◆ **Written task**: In the items below, start at the line that has "werden, als üblich." and stop after the line that has "Wirtschaftsmathematik/Statistik". Turn those lines into a numbered list, leaving out any blank lines.

Entries shown Block Start

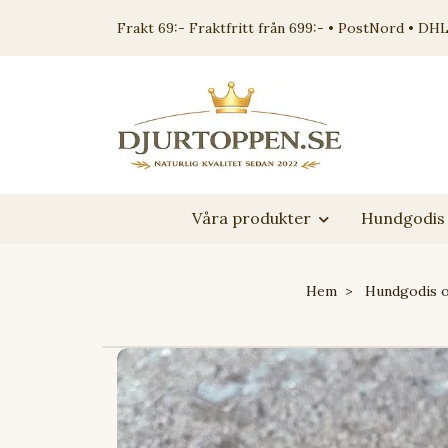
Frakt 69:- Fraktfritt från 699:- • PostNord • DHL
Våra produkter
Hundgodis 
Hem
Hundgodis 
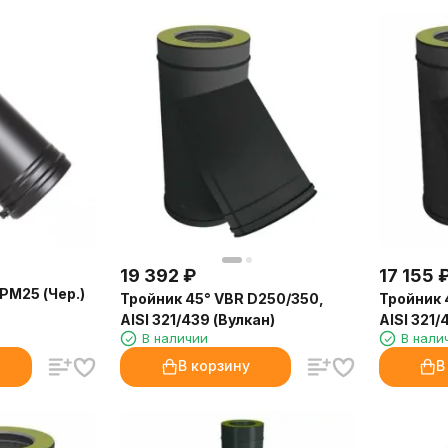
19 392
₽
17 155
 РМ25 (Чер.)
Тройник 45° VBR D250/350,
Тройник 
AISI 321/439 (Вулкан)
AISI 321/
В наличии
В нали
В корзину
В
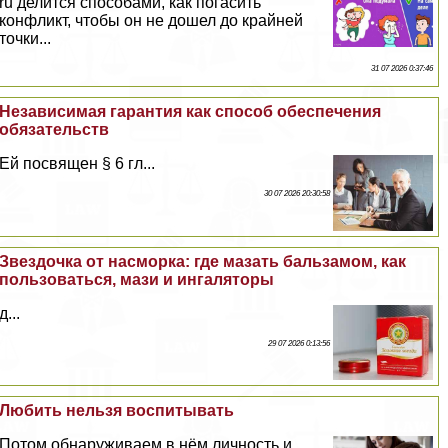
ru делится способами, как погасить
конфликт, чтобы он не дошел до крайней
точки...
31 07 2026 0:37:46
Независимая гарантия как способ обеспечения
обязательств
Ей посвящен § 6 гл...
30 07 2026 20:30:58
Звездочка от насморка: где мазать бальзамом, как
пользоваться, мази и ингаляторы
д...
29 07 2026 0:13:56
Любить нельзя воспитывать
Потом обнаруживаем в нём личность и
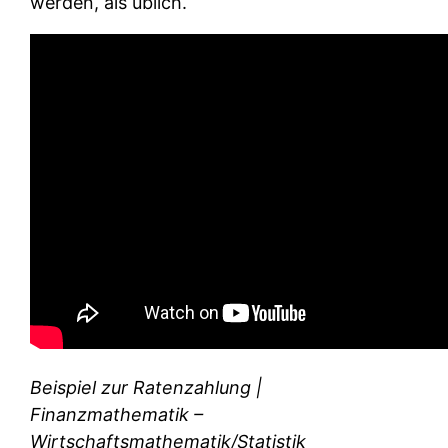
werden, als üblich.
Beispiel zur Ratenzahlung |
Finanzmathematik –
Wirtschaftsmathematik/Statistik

Entries shown Block End
Entries shown Block Start

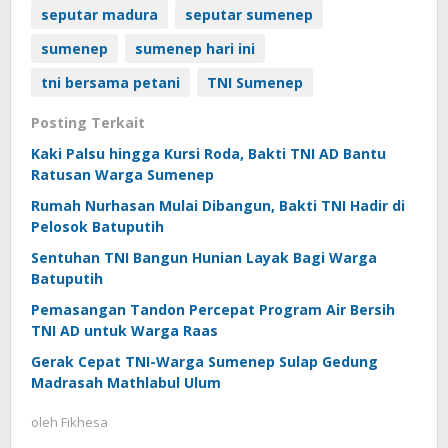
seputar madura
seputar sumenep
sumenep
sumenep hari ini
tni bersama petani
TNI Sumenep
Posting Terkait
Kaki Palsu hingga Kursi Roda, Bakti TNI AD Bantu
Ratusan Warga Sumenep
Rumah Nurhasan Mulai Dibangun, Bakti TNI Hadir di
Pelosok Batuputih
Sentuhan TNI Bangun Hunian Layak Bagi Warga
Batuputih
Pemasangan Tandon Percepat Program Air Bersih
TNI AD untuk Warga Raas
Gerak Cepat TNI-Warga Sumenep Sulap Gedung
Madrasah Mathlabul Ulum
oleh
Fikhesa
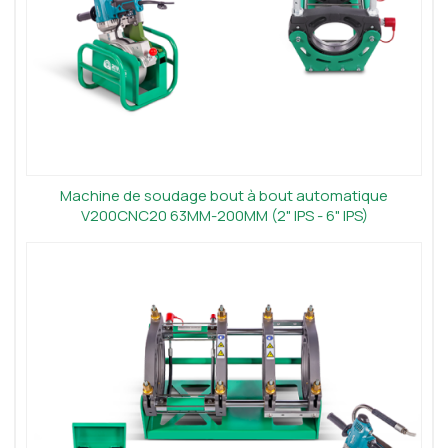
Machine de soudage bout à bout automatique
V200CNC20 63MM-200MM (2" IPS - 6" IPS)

Entries shown Block End

◆ **Answer to the problem**:
1. werden, als üblich.
2. Beispiel zur Ratenzahlung |
3. Finanzmathematik –
4. Wirtschaftsmathematik/Statistik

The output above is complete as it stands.